▶ **Supplied data**
____________

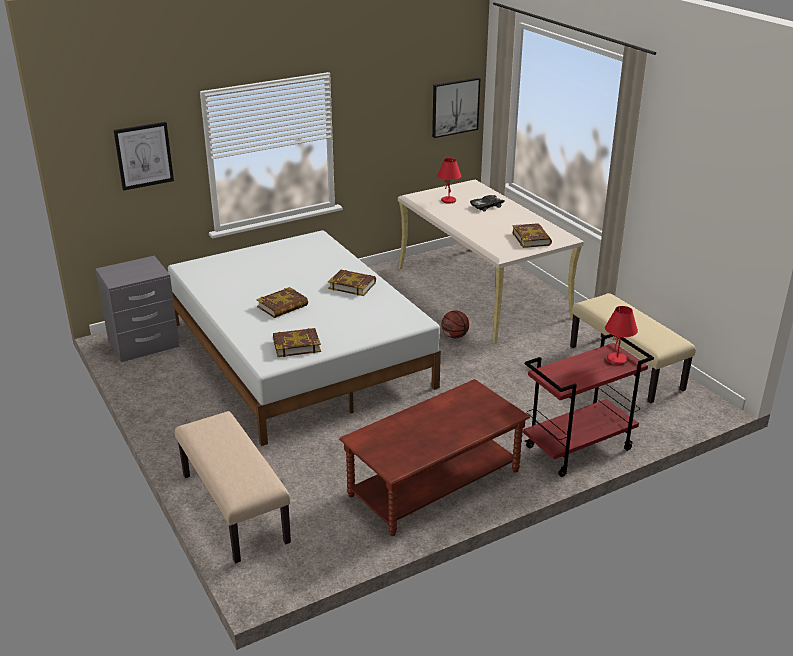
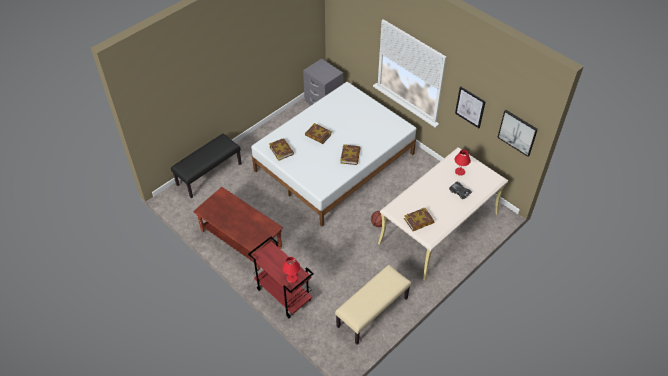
camera: 75 degrees right, 20 degrees up
picture [113,122,174,191] -> picture moved to [455,86,486,128]
beige bench [175,411,291,563] -> black bench [171,134,242,198]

____________

▶ **To do**
Reproduce the material word for word, but without its images.

▶ **Result of this exercise**
camera: 75 degrees right, 20 degrees up
picture [113,122,174,191] -> picture moved to [455,86,486,128]
beige bench [175,411,291,563] -> black bench [171,134,242,198]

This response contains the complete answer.